Panting with pants at my knees proves point

Jonathan Jansen | 2013-08-30 01:10:35.0

The school hall of Livingstone Kolobeng College was packed with high school learners on this cold Gaborone afternoon. The children looked tired and bored after a routine day of classes and exams.

Change of tack as I drop my regular stump speech for student recruitment here in Botswana.

"Students, what is the one thing you are really, really good at?"

They begin to show signs of life.

"No really, what is the one thing you do well?"

I tell the now-alert youth that each of us has one thing that we can be proud of, and that we do better than anything else.

For some it is playing the violin and for others it is a game of chess. Not all children do well in mathematics and science; some excel in painting and the performing arts. Some children have the skill of listening empathetically, or they simply stand out in the church choir.

"Find that one thing," I tell the children, "and you can change your life forever."

There is now a slight buzz in the large school hall and I move from desk to desk with the roving microphone, and place it suddenly in the face of an unsuspecting kid.

"So, what are you really good at?" I ask a round-faced, smiling junior high student.

"I am the school sprinter."

"You're on," I say, and together we move to the one end of the hall as excited children clear desks on each side of what is transformed into an 80 metre-long athletics track. Another child grabs the microphone with the instruction to count to three. I have to tighten my belt for this unexpected sprint competition, a futile exercise as you will discover in a minute.

Dust goes up everywhere as we take off down the solid concrete passage with cheering pupils on each side. I am aware that I am ahead by a few centimetres. As the wall comes closer on the other side, I start to slow down, and at that very moment disaster strikes. My pants fall to my knees.

There is roaring laughter as cellphone cameras click. I grab at my knees, lift the uncooperative trousers, and run the last metres in what instantaneously becomes a sack race. She edges ahead and wins. The noise is deafening.

There is a reason many children are bored in school. Achievement is too narrowly focused on academics. There will always be youngsters who do better than their peers in school subjects. That is their motivation to keep doing better and to see the future more optimistically than the rest.
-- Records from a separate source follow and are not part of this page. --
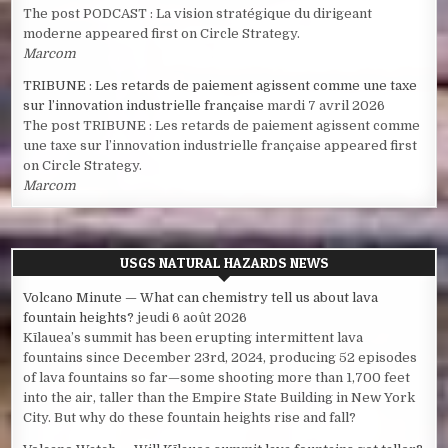
The post PODCAST : La vision stratégique du dirigeant
moderne appeared first on Circle Strategy.
Marcom
TRIBUNE : Les retards de paiement agissent comme une taxe
sur l’innovation industrielle française
mardi 7 avril 2026
The post TRIBUNE : Les retards de paiement agissent comme
une taxe sur l’innovation industrielle française appeared first
on Circle Strategy.
Marcom
USGS NATURAL HAZARDS NEWS
Volcano Minute — What can chemistry tell us about lava
fountain heights?
jeudi 6 août 2026
Kīlauea’s summit has been erupting intermittent lava
fountains since December 23rd, 2024, producing 52 episodes
of lava fountains so far—some shooting more than 1,700 feet
into the air, taller than the Empire State Building in New York
City. But why do these fountain heights rise and fall?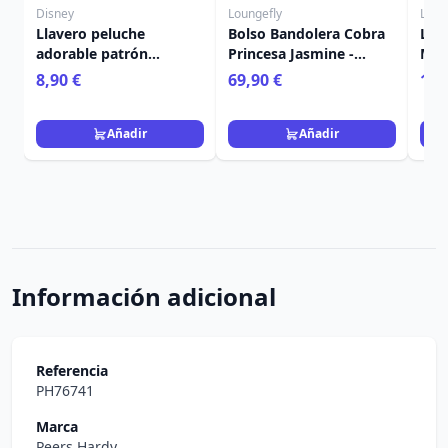
Disney
Loungefly
Loun
Llavero peluche
Bolso Bandolera Cobra
Lla
adorable patrón
Princesa Jasmine -
Mist
aleatorio - Disney
Disney Loungefly Aladín
Com
8,90 €
69,90 €
12,
Prin
Lou
Añadir
Añadir
Información adicional
Referencia
PH76741
Marca
Peers Hardy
But good schools provide many different outlets for children to perform (that is the right word) and find their strengths.
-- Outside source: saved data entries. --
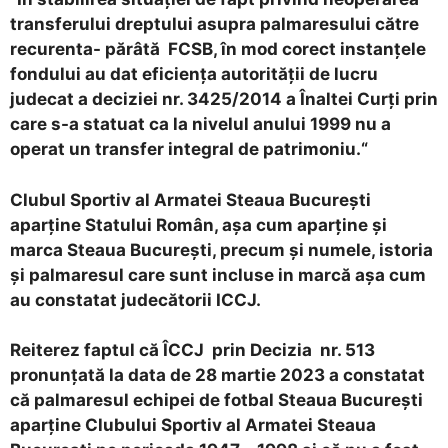
transferului dreptului asupra palmaresului către
recurenta- părâtă FCSB, în mod corect instanţele
fondului au dat eficienţa autorităţii de lucru
judecat a deciziei nr. 3425/2014 a Înaltei Curţi prin
care s-a statuat ca la nivelul anului 1999 nu a
operat un transfer integral de patrimoniu.“
Clubul Sportiv al Armatei Steaua Bucureşti
aparţine Statului Român, aşa cum aparţine şi
marca Steaua Bucureşti, precum şi numele, istoria
şi palmaresul care sunt incluse in marcă aşa cum
au constatat judecătorii ICCJ.
Reiterez faptul că ÎCCJ prin Decizia nr. 513
pronunţată la data de 28 martie 2023 a constatat
că palmaresul echipei de fotbal Steaua Bucureşti
aparţine Clubului Sportiv al Armatei Steaua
If you are a teacher reading this today, as I know many across the country do, try this exercise.

Ask every student to write on a piece of paper the one thing they think they really do well and enjoy doing. You might want to give a few examples to get them going.
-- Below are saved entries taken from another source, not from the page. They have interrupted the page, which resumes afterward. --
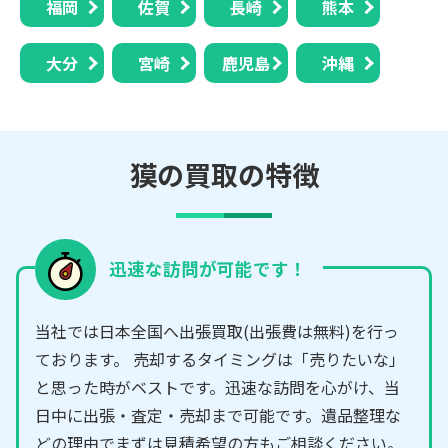
福岡
佐賀
長崎
熊本
大分
宮崎
鹿児島
沖縄
獏の買取の特徴
迅速な訪問が可能です！
当社では日本全国へ出張買取(出張費は無料)を行っ
ております。 売却するタイミングは「売りたいな」
と思った時がベストです。迅速な訪問を心がけ、当
日中に出張・査定・売却まで可能です。遺品整理な
どの理由でまずは見積希望の方もご相談ください。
What should happen is that you provide the young learners with opportunities to practise what they do well. Encourage them to develop that talent.

For the young sprinter in this story I would find local competitions and encourage her (and her parents) to compete and test her strength against other runners. Do not fit all students into one form of competition - tests and examinations in school subjects. Rather, let them grow in the direction of their talents.

What a child wants to do is not necessarily what a parent wants them to do. A student who excels in sculpture or dance will be nudged in the direction of what a parent sees as a more lucrative career option in accountancy or actuarial science.

"It is your life to live," I tell young people. "Do what you feel you excel in and enjoy."

In my life as a teacher I've seen so many young lives transformed by recognition, being noticed for what you're good at doing. Simply by giving recognition and support for other talents, these students then pay more attention to the normal business of schools - learning in the subject areas.

I will not easily forget that smile of being recognised as one student in a large school as we handed the sprinter her award for beating the visitor from South Africa. I then called around for a tailor.